▶ _Work required_
When you reach the line containing "image (semi-automatic segmentation, software-assisted" in the entries below, start writing out each line exactly, and stop after the line containing "Structures marked on this image (expert".

▶ _Given data_
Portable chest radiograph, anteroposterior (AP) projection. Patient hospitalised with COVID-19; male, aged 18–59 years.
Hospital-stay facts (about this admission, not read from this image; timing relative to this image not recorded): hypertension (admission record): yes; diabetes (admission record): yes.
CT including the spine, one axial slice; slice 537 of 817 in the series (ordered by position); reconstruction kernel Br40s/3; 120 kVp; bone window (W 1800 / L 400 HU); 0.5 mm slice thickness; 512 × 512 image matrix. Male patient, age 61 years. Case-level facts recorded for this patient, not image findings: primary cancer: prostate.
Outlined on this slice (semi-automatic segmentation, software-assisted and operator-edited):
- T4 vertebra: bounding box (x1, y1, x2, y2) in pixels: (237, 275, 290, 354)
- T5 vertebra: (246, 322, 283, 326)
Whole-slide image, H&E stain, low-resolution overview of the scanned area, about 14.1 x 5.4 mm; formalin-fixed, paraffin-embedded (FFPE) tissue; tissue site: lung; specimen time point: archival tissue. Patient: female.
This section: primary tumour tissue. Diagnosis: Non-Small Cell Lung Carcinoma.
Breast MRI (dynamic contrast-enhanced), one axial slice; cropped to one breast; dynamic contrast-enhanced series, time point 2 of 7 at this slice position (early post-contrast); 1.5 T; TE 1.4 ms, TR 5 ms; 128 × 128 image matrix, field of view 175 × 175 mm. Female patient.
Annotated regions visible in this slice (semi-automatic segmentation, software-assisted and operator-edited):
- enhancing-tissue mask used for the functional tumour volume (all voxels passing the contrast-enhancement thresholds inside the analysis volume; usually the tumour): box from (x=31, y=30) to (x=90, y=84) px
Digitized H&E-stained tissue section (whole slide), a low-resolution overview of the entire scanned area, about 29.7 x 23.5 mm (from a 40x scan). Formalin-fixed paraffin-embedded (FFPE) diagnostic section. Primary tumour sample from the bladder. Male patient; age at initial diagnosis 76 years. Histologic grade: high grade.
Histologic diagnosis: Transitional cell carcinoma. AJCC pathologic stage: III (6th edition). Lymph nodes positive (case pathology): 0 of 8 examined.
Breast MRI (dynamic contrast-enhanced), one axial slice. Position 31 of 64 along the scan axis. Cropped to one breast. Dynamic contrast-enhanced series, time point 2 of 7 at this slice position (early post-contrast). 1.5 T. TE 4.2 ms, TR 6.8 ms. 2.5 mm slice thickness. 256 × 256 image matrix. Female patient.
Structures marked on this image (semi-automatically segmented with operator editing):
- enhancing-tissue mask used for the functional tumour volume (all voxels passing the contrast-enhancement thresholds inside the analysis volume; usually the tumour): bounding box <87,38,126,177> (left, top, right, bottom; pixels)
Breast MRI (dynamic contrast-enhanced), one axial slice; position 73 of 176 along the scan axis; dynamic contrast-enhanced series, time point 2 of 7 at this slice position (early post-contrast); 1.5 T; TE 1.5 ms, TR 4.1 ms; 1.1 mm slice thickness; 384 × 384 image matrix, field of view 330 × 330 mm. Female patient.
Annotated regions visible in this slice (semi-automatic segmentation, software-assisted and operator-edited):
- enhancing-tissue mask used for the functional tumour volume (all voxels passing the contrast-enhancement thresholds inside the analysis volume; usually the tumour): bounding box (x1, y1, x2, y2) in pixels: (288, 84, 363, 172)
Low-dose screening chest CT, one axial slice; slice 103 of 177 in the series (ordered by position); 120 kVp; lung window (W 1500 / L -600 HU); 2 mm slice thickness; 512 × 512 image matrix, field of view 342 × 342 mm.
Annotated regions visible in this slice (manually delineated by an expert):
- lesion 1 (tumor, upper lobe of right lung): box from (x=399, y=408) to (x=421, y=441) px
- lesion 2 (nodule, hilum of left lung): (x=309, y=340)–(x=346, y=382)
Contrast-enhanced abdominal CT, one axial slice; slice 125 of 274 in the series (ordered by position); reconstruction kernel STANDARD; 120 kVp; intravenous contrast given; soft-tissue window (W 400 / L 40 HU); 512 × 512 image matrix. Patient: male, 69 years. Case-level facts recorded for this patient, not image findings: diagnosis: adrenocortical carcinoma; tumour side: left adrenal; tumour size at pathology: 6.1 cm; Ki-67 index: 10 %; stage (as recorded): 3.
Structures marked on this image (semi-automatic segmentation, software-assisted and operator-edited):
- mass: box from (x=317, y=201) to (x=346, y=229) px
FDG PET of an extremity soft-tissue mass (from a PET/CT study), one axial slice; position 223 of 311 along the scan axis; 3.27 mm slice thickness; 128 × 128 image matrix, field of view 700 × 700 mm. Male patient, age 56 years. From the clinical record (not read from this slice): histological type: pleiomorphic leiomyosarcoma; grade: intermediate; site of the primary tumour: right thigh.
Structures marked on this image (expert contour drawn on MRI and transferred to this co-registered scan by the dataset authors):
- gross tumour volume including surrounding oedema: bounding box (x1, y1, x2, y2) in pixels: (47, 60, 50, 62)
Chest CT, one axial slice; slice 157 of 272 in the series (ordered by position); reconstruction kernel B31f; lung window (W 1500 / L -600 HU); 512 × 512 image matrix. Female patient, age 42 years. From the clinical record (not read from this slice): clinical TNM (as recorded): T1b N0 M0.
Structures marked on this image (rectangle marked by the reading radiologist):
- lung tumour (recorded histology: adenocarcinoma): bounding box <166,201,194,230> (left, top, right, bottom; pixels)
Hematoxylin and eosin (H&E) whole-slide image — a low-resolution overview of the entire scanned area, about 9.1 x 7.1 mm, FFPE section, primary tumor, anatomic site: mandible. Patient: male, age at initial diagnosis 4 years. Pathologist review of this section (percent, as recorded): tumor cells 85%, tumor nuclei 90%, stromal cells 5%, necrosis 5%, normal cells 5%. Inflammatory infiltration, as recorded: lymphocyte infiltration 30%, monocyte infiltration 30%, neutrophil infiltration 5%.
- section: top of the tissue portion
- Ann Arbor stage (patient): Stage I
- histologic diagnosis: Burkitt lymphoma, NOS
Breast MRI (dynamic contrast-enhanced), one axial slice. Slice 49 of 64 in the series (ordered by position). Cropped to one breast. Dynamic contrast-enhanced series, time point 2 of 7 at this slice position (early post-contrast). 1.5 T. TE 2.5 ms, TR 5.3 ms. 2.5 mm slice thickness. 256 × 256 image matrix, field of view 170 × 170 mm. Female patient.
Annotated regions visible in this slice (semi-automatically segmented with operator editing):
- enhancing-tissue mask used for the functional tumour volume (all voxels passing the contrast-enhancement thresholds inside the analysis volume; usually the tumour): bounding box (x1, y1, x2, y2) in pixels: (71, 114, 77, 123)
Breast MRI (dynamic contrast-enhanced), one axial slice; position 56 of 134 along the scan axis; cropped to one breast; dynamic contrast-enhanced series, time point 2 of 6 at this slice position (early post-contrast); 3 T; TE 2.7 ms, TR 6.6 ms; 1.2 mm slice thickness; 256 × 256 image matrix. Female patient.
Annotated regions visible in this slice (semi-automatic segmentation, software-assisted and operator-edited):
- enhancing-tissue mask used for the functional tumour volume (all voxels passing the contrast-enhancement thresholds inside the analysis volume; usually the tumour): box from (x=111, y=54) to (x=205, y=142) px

▶ _Written response_
Structures marked on this image (semi-automatic segmentation, software-assisted and operator-edited):
- mass: box from (x=317, y=201) to (x=346, y=229) px
FDG PET of an extremity soft-tissue mass (from a PET/CT study), one axial slice; position 223 of 311 along the scan axis; 3.27 mm slice thickness; 128 × 128 image matrix, field of view 700 × 700 mm. Male patient, age 56 years. From the clinical record (not read from this slice): histological type: pleiomorphic leiomyosarcoma; grade: intermediate; site of the primary tumour: right thigh.
Structures marked on this image (expert contour drawn on MRI and transferred to this co-registered scan by the dataset authors):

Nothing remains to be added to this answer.